Vemos al diputado de ICV (Izquierda Unidad) Joan Coscubiela, clamar en sede parlamentaria por los “derechos nacionales” de Cataluña, pero se olvida de los derechos conculcados a cientos de miles de catalanes por sus socios “proconsulta, olvida la inmersión lingüística obligatoria, la dramática reducción de ayudas sociales a los más necesitados, la más que cicatera política de becas de comedor, la destrucción de la sanidad pública, olvida y colabora en una premedita estrategia de tensión política, social y económica.

Pero este seguidismo del nacionalismo de gran parte del arco parlamentario catalán no es más que otro síntoma de la degeneración democrática que sufrimos todos los catalanes, los que son conscientes de ello y los que no, porque si no ¿cómo se explica que una entidad privada ejerza de mediadora entre partidos con representación en el parlamento catalán?, ¿cómo es posible que quién guíe parte del programa de dichos partidos y casi toda la agenda política catalana sea una organización como la ANC?

El pasado lunes día 24 de febrero la ANC convocó a los partidos partidarios del referéndum de autodeterminación, una asamblea con 11.000 socios tiene la potestad de convocar a servidores públicos e imponer un “punto común” independentista para… las elecciones europeas (Europa solo es una excusa), la procesión de políticos por la sede de la ANC -casi con nocturnidad- es una imagen fidedigna de esa transversalidad esencialista que comentaba más arriba, del elitismo culturalista que mueve a este proceso independentista, del secuestro de la política en Cataluña.
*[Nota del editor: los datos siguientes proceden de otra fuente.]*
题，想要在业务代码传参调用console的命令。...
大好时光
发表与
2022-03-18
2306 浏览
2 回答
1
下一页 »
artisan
Parece que unos pocos son los elegidos para hacer política, una casta convertida en vanguardia, una política oligárquica disfrazada de democracia, solo formalmente democrática, si en la antigua Atenas la corrupción de la democracia se visualizaba con la reducción de quienes tenían derecho a asistir a las asambleas –solo los que poseían armas-, ahora en Cataluña, los que pueden ejercer sus derechos en esta ágora político-mediática construida a medida del nacionalismo son los iniciados en el misterio “nacional” y, sobre todo, los que pueden movilizar (o encuadrar) a la sociedad civil.
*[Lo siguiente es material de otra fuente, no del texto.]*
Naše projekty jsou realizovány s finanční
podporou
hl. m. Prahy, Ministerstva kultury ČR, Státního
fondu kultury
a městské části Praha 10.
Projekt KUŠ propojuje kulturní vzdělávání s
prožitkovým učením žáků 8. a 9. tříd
Pero ¿qué pasa con el ciudadano de a pie?, ¿qué papel juega el individuo en toda esta locura holística/confiscatoria de libertades?, pues, básicamente, como sujeto pasivo, como objeto, como moneda de cambio, como excusa deformadora y conformadora, como “pueblo” que soporta y aclama, nada más, que vota, pero solo aquello que la oligarquía quiere que vote, que es instrumentalizado por el poder… todo por el pueblo, pero sin el pueblo…

Afortunadamente parece que se va rompiendo la patética sumisión de la “sociedad civil” encuadrada, ante iniciativas como que los ayuntamientos cedan el padrón municipal para la “consulta” ya están apareciendo instancias para que los ciudadanos comuniquen a los consistorios que no usen sus datos personales para dicha consulta ilegal…naturalmente esto es algo invisible para los medios de comunicación catalanes, es algo que debe ser silenciado, es la sociedad civil que tanto teme y denuesta el poder nacionalista.